··· READING PASSAGE ···

The episode was watched by 2.97 million viewers and received mixed reviews from critics.

==Plot==
The episode opens with Chanel (Emma Roberts) talking about "Chanel-o-ween", where she gives her Instagram followers presents in celebration of Halloween. Some footage shows the girls receiving their present with their reactions being filmed. Some of the presents include a box filled with blood, a box of moths and apples with razors inside of them.

Detective Chisolm (Jim Clock) is interviewing Dean Cathy Munsch (Jamie Lee Curtis), asking if she saw the Red Devil enter the house. Wes (Oliver Hudson) and Gigi (Nasim Pedrad) argue that she's the killer. Denise (Niecy Nash) rushes into the house and tells everyone about the attempted murder of Caulfield (Evan Paley) and says when they get fingerprints from the chainsaw that they'll find them to be Zayday (Keke Palmer)'s. Meanwhile, Grace (Skyler Samuels) and Pete (Diego Boneta) drive to a trailer which is owned by Mandy who tells them what happened 20 years ago. In a flashback to 1995, Mandy and her sorority sisters are forced to wear hoods while Cathy drives to a location to bury Sophia (McKaley Miller)'s body. Cathy tells them to leave the university immediately and never contact each other again. Then they throw her body in the hole. Back in the present, Mandy says one of the sisters killed herself, another was institutionalized and another made it into FOX News. She then reveals that the bathtub baby is a girl, much to Grace's confusion as she believed the Red Devil was Chad Radwell (Glen Powell). Later that night, Mandy is watching a horror movie when someone knocks on her door, she grabs a baseball bat and opens the door to find no one there. Soon she hears knocking from outside all around the caravan. She turns on the light and while looking in the mirror she sees the Red Devil pull out a knife behind her as she is heard screaming.

··· RECORDED INFORMATION ···

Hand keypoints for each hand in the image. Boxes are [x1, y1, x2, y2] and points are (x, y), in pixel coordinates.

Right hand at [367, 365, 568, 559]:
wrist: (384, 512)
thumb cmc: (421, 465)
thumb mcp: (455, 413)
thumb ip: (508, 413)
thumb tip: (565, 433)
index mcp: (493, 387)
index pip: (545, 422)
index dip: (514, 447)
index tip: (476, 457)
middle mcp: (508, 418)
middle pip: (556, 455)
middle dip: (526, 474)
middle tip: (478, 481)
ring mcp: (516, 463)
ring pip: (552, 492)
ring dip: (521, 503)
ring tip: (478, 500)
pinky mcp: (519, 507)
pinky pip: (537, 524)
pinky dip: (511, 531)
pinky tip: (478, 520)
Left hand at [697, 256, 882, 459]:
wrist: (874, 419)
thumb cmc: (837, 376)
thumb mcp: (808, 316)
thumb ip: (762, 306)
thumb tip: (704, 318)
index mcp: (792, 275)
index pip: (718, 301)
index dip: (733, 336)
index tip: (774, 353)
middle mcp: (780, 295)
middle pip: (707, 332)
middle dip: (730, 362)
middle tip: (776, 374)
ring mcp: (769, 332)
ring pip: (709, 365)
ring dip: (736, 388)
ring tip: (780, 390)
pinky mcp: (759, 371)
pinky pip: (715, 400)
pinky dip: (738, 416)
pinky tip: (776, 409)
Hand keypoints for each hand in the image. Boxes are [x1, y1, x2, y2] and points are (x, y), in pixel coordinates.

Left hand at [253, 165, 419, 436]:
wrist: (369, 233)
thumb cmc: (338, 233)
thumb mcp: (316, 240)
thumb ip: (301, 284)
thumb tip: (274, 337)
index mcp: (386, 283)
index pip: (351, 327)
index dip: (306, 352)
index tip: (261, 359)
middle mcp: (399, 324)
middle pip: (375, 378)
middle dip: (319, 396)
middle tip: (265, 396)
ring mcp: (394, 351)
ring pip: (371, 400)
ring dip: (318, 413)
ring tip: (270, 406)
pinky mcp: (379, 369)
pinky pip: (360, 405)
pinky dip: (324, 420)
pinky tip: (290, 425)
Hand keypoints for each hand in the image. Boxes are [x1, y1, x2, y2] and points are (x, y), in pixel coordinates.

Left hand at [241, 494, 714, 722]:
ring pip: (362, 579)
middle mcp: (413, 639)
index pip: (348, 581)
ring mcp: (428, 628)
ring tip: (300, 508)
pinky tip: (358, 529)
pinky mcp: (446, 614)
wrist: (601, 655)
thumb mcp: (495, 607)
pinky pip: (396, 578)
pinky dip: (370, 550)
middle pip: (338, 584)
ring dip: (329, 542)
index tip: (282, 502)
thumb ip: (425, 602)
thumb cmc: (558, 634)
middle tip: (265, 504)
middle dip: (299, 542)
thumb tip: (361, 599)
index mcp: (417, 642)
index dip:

···

> TO DO
Carry on the plot summary of the television episode, starting right after its final sentence and matching its style.

> EXERCISE OUTPUT
At the coffee shop, Earl (Lucien Laviscount) tells Zayday that he heard that she was running for president and gives her advice. Later on in Kappa house, Zayday announces she's running for Kappa president against Chanel, which angers her and makes her vow vendetta. In her closet, Chanel, Chanel #5 (Abigail Breslin) and Chanel #3 (Billie Lourd) decide to have their own Pumpkin Patch to undermine Zayday's candidacy. During lunchtime at the university's cafeteria, Chanel and her minions are handing out flyers for their Pumpkin Patch and they run into a guy named Tommy (who is wearing a shirt with a Psi Theta Gamma fraternity) and his friends who make disrespectful remarks toward the ladies. Hester / Chanel #6 (Lea Michele) kicks Tommy in his groin area, leading the Chanels to beat them all up.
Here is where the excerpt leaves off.